(TO DO) Task for the records below: please retype exactly and only the lines from the first through the one with "ring tip: (226, 158)", with every picture omitted.

Collection entries
····················
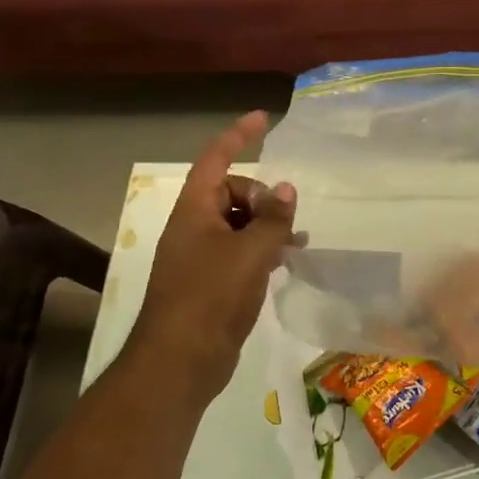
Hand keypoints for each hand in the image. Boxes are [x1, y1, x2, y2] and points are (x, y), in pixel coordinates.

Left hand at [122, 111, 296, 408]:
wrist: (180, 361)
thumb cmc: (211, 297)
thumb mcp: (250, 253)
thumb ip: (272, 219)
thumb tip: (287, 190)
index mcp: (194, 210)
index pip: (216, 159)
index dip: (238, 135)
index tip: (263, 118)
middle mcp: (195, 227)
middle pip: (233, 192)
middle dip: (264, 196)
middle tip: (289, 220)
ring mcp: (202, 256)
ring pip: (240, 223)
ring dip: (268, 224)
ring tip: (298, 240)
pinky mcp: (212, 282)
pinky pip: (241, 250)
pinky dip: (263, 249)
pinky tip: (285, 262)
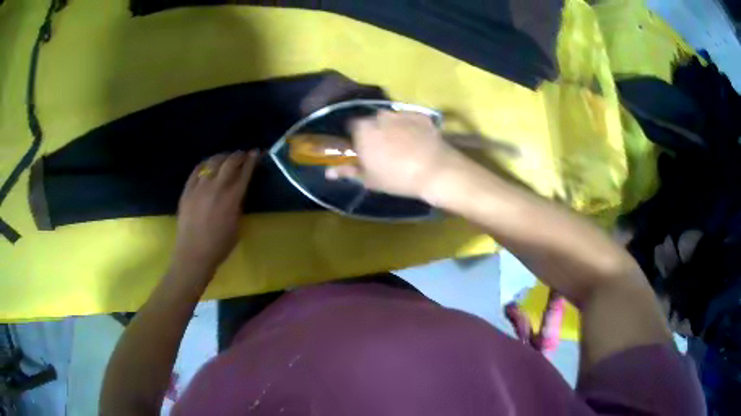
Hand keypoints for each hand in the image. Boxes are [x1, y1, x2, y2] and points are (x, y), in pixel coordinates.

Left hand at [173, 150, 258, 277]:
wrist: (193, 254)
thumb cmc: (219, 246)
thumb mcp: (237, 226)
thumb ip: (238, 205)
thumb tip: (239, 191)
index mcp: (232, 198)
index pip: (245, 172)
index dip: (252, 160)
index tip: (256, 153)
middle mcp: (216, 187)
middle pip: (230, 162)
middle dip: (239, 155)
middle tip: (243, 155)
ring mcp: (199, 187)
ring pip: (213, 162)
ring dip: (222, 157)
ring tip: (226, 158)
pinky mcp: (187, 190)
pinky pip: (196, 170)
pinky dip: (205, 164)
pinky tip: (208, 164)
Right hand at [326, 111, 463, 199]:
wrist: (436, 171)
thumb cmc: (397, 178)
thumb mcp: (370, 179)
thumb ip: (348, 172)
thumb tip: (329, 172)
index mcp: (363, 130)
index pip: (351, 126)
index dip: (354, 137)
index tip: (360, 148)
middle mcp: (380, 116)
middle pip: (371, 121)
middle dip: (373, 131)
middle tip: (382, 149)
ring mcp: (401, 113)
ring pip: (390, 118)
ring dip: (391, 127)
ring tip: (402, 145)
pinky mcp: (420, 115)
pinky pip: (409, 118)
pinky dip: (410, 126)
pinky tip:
····················
(RESPONSE TO THE EXERCISE)
Hand keypoints for each hand in the image. Boxes are [x1, y1, x2, y2] and points are (x, y), in pixel coordinates.

Left hand at [122, 111, 296, 408]:
wrist: (180, 361)
thumb cmc: (211, 297)
thumb mcp: (250, 253)
thumb ip: (272, 219)
thumb tip: (287, 190)
index mcp: (194, 210)
index pip: (216, 159)
index dip: (238, 135)
index tip: (263, 118)
middle mcp: (195, 227)
middle pip: (233, 192)
middle dip: (264, 196)
middle tip: (289, 220)
ring mcp: (202, 256)
ring pip: (240, 223)
ring dip: (268, 224)
ring tip: (298, 240)
pinky mcp: (212, 282)
pinky pip: (241, 250)
pinky dip: (263, 249)
pinky tip: (285, 262)
Hand keypoints for each hand in the image. Boxes are [x1, y1, x2, y2] and points are (x, y), in pixel coordinates.

Left hand at [173, 150, 258, 277]:
wrist: (193, 254)
thumb cmc: (219, 246)
thumb mcp: (237, 226)
thumb ip: (238, 205)
thumb tip: (239, 191)
index mcp: (232, 198)
index pip: (245, 172)
index dip: (252, 160)
index tip: (256, 153)
middle mcp: (216, 187)
middle pip: (230, 162)
middle dip: (239, 155)
middle tip: (243, 155)
ring mcp: (199, 187)
ring pip: (213, 162)
ring dip: (222, 157)
ring tip: (226, 158)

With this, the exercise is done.